§ TASK DESCRIPTION
Without the pictures, print the lines running from the beginning of the material to the line containing "cells show no", both ends included.

==== COLLECTED DATA ====

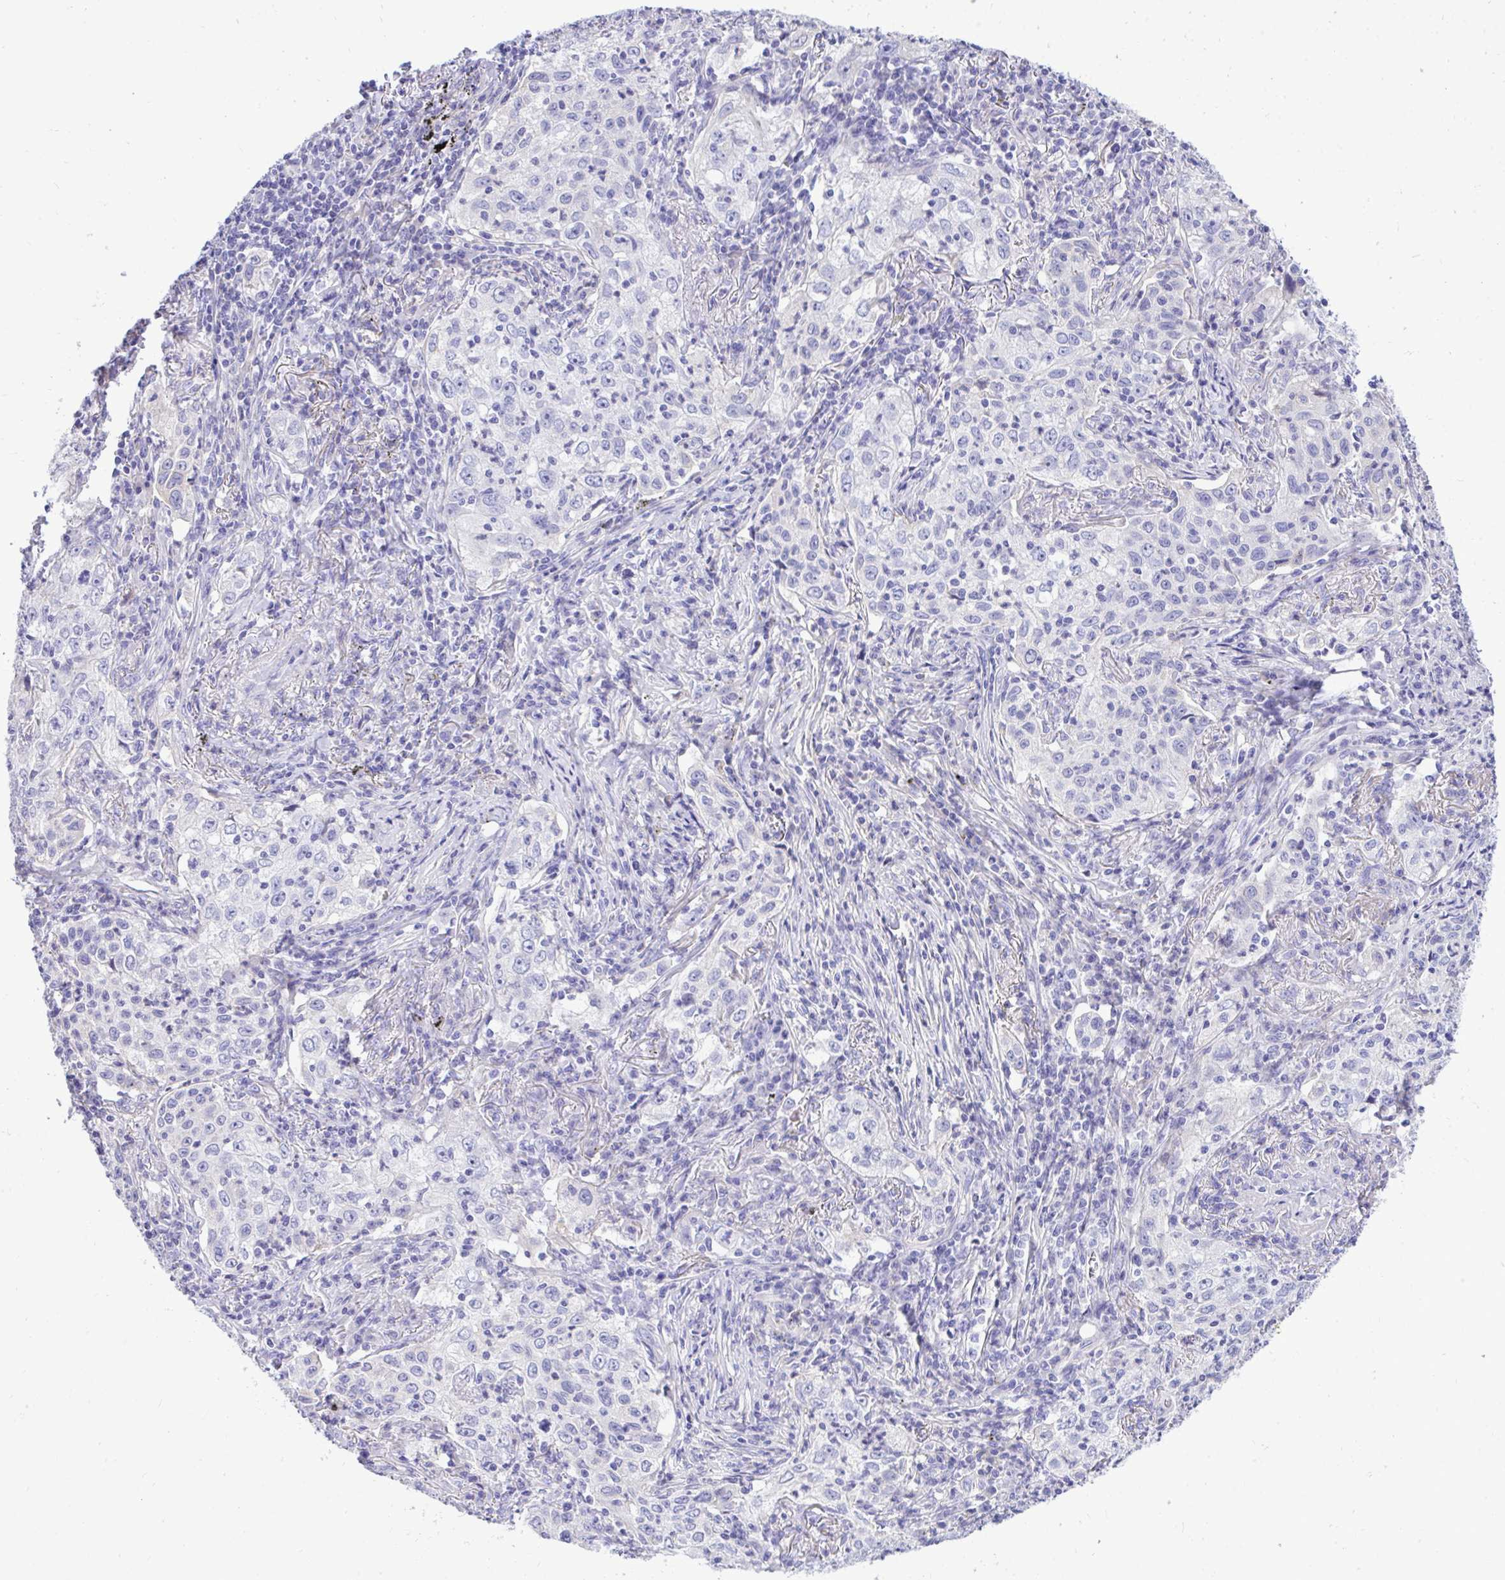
{"staining": {"intensity": "negative", "quantity": "none", "location": "none"}, "tissue": "lung cancer", "cell_type": "Tumor cells", "image_type": "cancer", "snomed": [{"axis": "morphology", "description": "Squamous cell carcinoma, NOS"}, {"axis": "topography", "description": "Lung"}], "caption": "This is an IHC micrograph of human lung squamous cell carcinoma. There is no positivity in tumor cells.", "gene": "HRG", "patient": {"sex": "male", "age": 71}}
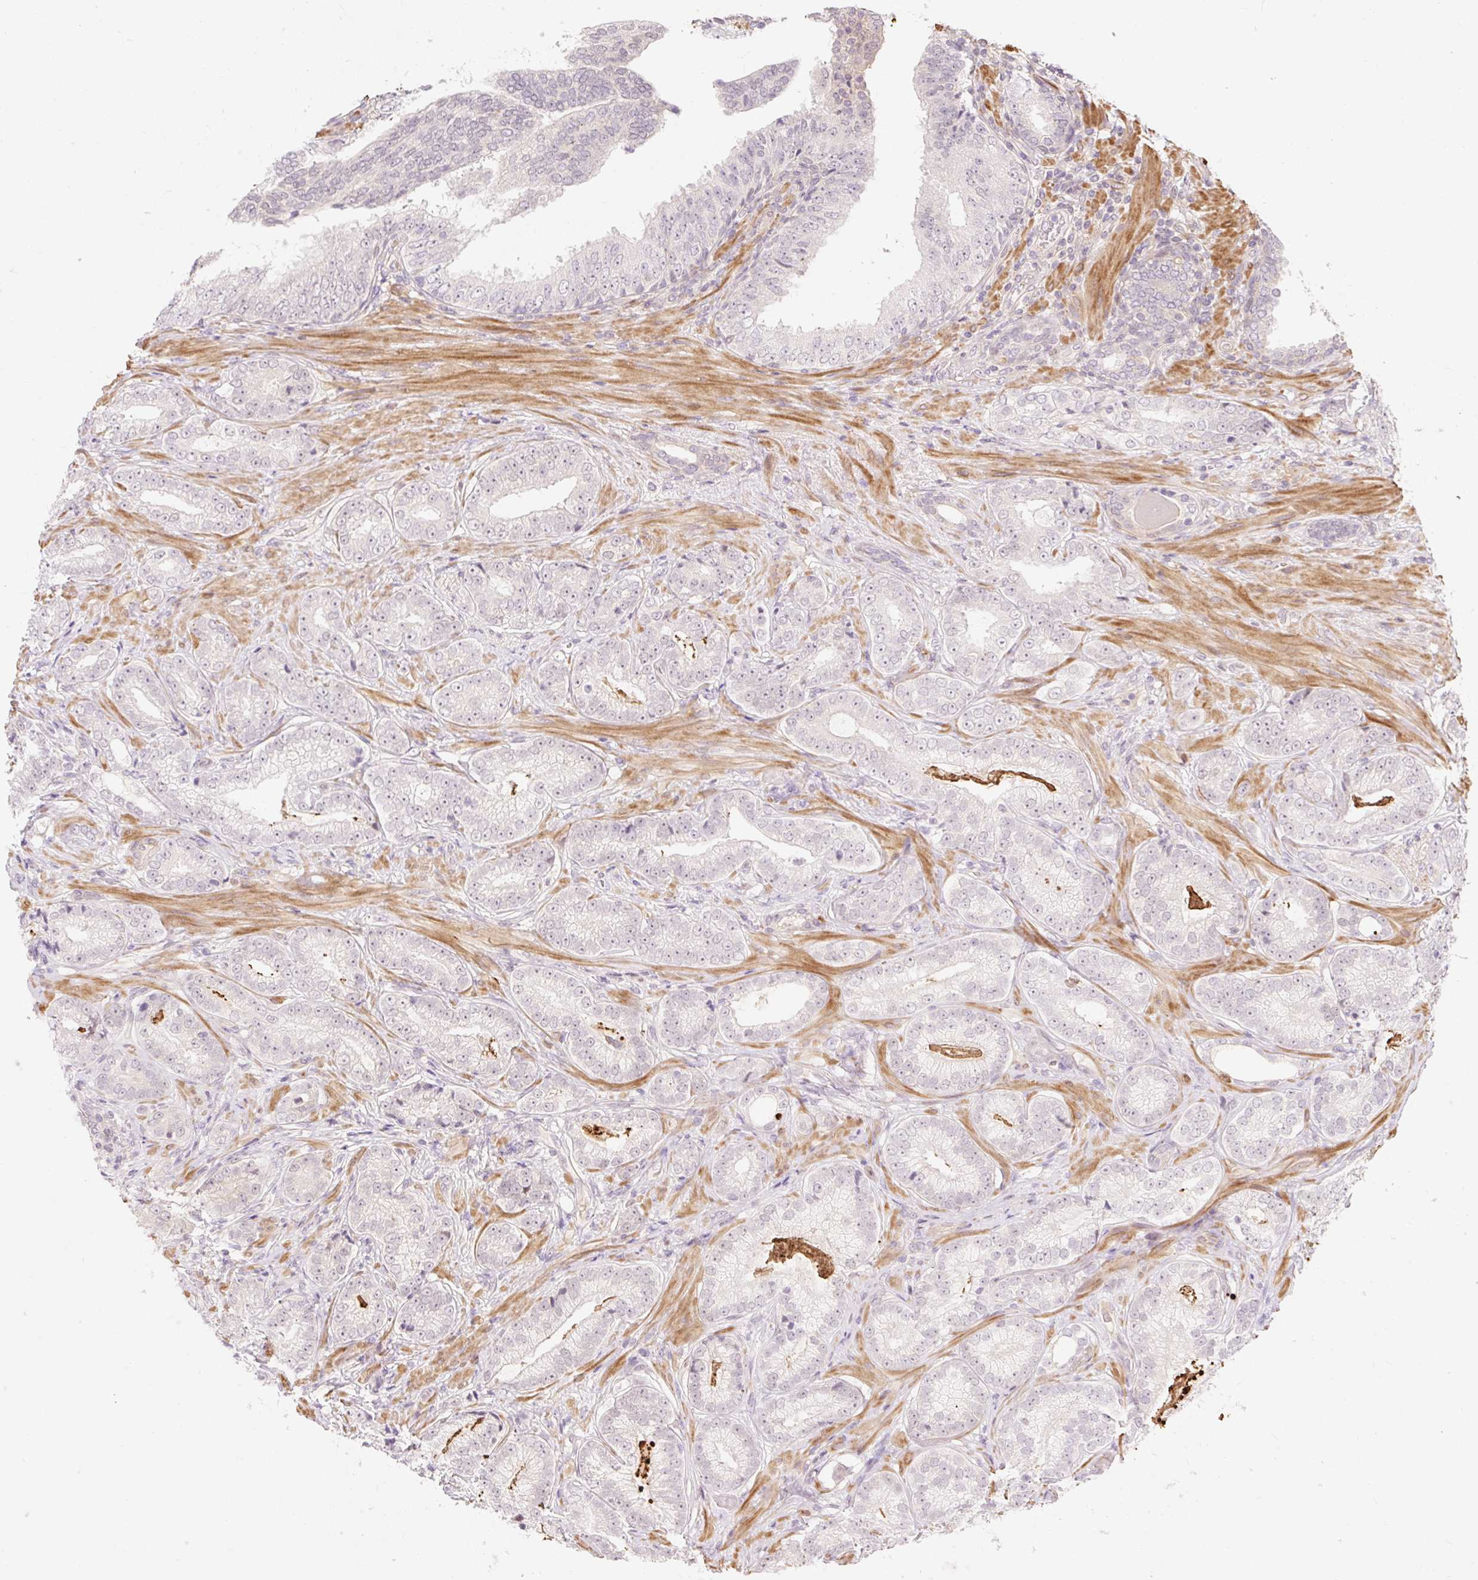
{"staining": {"intensity": "negative", "quantity": "none", "location": "none"}, "tissue": "prostate cancer", "cell_type": "Tumor cells", "image_type": "cancer", "snomed": [{"axis": "morphology", "description": "Adenocarcinoma, Low grade"}, {"axis": "topography", "description": "Prostate"}], "caption": "Tumor cells show no significant positivity in prostate low-grade adenocarcinoma.", "gene": "EMC10", "patient": {"sex": "male", "age": 61}}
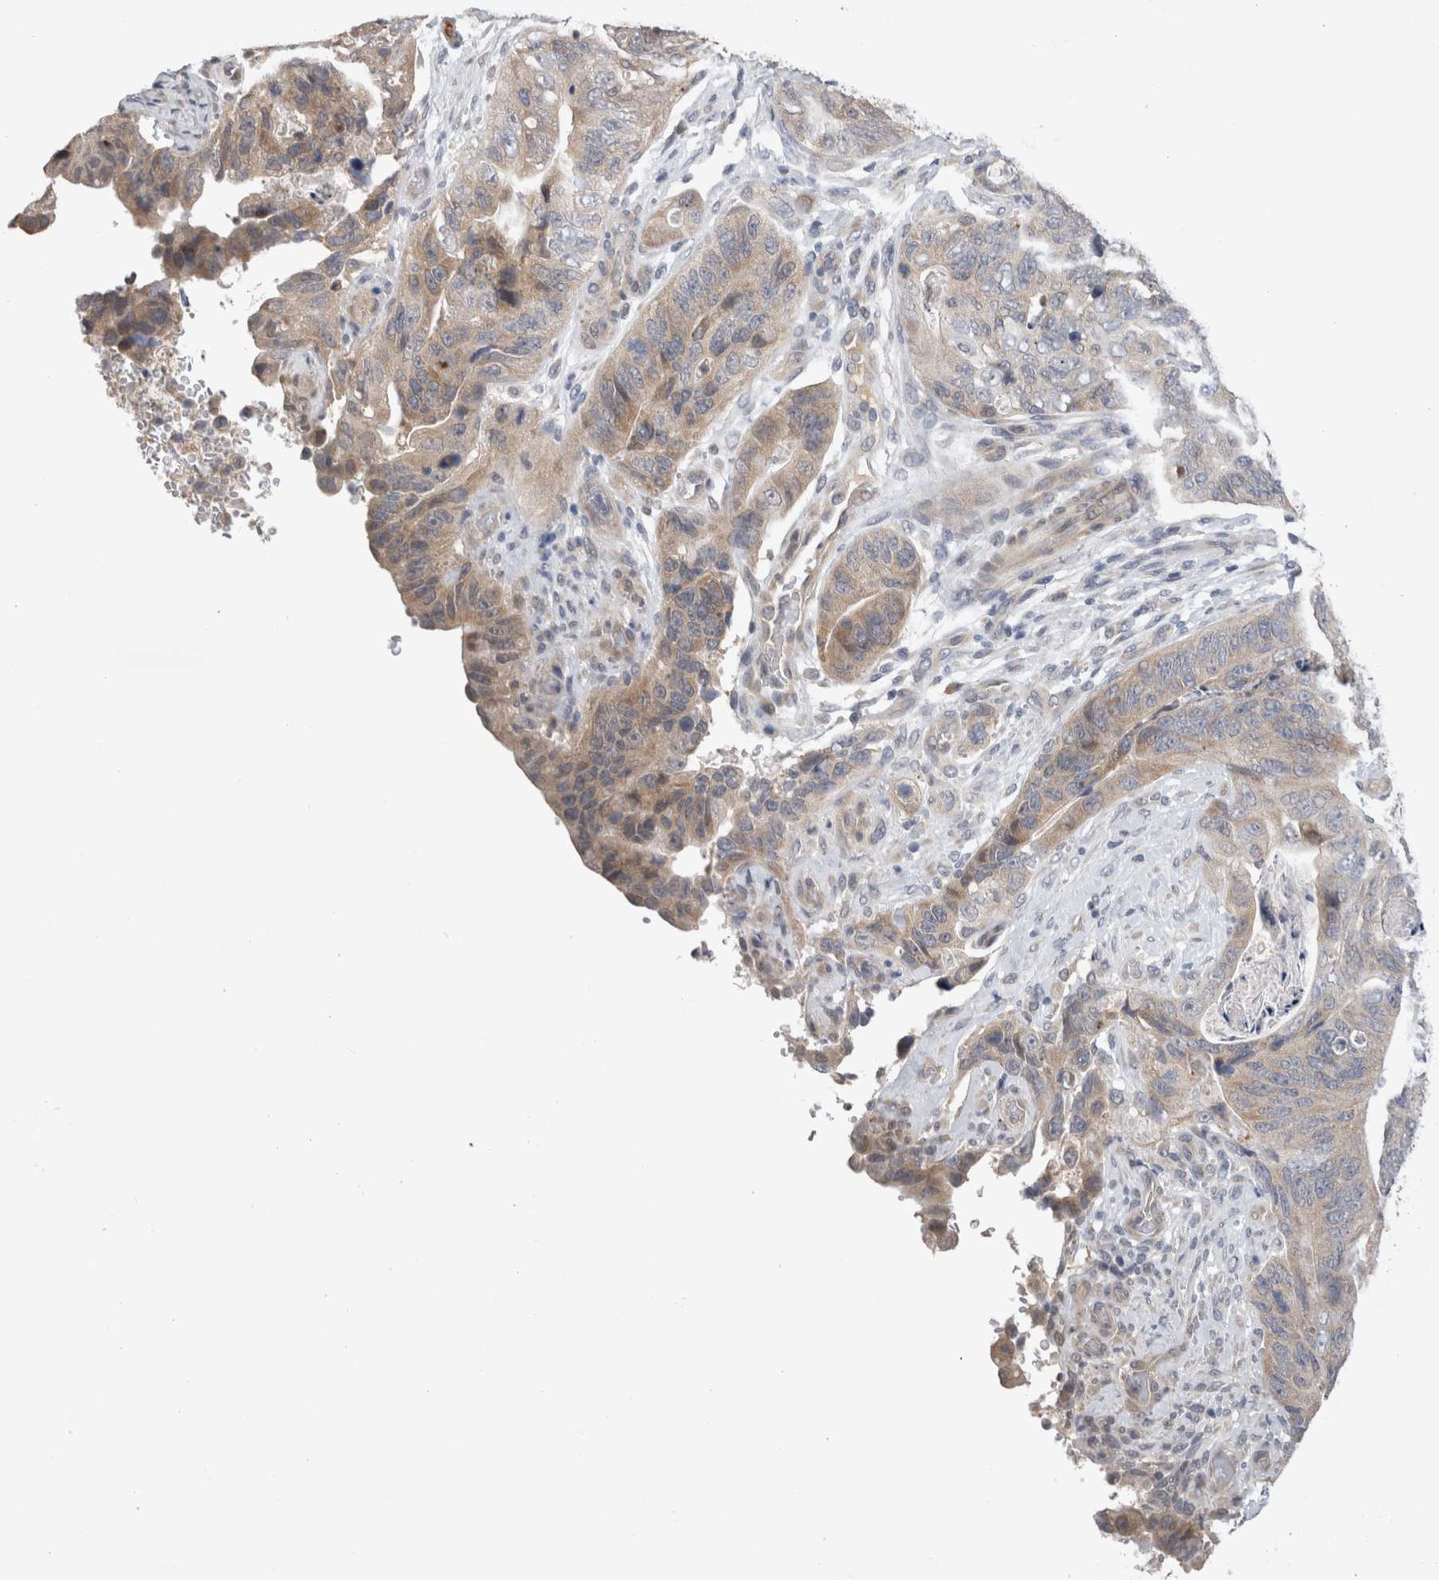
{"staining": {"intensity": "weak", "quantity": "25%-75%", "location": "cytoplasmic/membranous"}, "tissue": "stomach cancer", "cell_type": "Tumor cells", "image_type": "cancer", "snomed": [{"axis": "morphology", "description": "Adenocarcinoma, NOS"}, {"axis": "topography", "description": "Stomach"}], "caption": "Brown immunohistochemical staining in stomach adenocarcinoma reveals weak cytoplasmic/membranous positivity in approximately 25%-75% of tumor cells. The protein is stained brown, and the nuclei are stained in blue (DAB (3,3'-diaminobenzidine) IHC with brightfield microscopy, high magnification).", "gene": "CRYBG1", "patient": {"sex": "female", "age": 89}}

====

§ ANSWER TO THIS PROBLEM
{"staining": {"intensity": "negative", "quantity": "none", "location": "none"}, "tissue": "lung cancer", "cell_type": "Tumor cells", "image_type": "cancer", "snomed": [{"axis": "morphology", "description": "Squamous cell carcinoma, NOS"}, {"axis": "topography", "description": "Lung"}], "caption": "This is an IHC micrograph of human lung squamous cell carcinoma. There is no positivity in tumor cells.", "gene": "HRG", "patient": {"sex": "male", "age": 71}}
{"staining": {"intensity": "negative", "quantity": "none", "location": "none"}, "tissue": "prostate cancer", "cell_type": "Tumor cells", "image_type": "cancer", "snomed": [{"axis": "morphology", "description": "Adenocarcinoma, Low grade"}, {"axis": "topography", "description": "Prostate"}], "caption": "Tumor cells show no significant positivity in prostate low-grade adenocarcinoma.", "gene": "EMC10", "patient": {"sex": "male", "age": 61}}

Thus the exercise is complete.